- Data to process
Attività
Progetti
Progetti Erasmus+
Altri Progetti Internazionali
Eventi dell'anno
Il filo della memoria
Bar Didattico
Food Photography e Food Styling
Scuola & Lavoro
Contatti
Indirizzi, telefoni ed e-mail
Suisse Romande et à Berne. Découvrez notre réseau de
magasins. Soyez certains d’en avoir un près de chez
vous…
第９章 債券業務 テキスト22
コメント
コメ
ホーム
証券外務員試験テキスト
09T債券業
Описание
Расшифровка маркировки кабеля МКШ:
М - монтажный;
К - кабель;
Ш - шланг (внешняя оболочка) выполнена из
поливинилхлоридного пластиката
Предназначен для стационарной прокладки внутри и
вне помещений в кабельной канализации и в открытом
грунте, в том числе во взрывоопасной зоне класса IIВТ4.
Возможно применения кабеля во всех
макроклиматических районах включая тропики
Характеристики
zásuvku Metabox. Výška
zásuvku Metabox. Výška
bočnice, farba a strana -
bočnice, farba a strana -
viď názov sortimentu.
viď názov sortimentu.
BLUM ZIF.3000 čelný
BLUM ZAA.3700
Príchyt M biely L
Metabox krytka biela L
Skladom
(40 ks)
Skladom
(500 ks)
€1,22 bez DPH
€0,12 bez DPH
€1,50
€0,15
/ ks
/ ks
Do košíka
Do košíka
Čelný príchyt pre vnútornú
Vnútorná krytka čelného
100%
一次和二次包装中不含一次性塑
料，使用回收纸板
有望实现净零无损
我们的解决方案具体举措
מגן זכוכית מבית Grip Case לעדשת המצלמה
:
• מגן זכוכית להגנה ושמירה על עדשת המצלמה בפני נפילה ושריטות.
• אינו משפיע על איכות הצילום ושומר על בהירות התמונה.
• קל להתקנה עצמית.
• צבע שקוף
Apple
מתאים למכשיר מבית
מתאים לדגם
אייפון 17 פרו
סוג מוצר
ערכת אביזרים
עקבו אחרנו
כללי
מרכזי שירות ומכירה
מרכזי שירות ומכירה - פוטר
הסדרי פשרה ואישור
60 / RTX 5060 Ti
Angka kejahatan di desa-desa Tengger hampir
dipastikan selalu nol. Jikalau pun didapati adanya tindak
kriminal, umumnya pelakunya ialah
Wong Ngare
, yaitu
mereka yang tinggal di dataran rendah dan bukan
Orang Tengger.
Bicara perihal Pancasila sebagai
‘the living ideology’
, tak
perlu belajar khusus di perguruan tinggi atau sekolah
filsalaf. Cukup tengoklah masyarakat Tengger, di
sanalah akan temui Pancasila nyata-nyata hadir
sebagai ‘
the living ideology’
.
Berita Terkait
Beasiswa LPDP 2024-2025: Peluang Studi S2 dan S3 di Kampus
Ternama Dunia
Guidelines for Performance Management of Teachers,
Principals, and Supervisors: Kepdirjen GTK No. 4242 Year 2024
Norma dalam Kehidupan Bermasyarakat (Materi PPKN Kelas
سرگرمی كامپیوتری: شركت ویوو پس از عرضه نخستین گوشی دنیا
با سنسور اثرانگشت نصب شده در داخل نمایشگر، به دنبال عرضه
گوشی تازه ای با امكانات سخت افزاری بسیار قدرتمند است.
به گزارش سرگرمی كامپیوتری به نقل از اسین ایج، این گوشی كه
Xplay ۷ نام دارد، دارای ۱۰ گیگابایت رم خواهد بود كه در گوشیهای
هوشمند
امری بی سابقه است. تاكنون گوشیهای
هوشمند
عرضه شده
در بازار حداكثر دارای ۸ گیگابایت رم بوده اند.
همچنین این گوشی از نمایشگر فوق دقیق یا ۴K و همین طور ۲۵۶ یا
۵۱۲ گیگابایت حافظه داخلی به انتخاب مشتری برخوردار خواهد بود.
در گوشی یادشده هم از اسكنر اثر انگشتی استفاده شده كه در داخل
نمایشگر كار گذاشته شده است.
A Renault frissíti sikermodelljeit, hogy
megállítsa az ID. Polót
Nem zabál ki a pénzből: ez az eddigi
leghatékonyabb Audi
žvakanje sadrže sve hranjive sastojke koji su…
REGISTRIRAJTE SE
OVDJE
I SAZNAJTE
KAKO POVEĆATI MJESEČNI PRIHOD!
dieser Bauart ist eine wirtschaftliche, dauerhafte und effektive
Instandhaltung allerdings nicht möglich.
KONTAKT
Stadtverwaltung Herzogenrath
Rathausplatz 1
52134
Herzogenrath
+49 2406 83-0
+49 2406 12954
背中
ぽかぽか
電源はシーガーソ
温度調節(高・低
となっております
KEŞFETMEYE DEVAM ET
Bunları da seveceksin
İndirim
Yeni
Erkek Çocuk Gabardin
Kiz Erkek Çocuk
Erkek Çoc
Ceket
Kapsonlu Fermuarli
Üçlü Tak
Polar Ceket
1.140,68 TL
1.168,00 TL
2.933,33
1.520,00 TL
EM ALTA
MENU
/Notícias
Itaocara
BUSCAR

- What is needed
In the records above, collect each line with "מרכזי".

- Output of the task
מרכזי שירות ומכירה
מרכזי שירות ומכירה - פוטר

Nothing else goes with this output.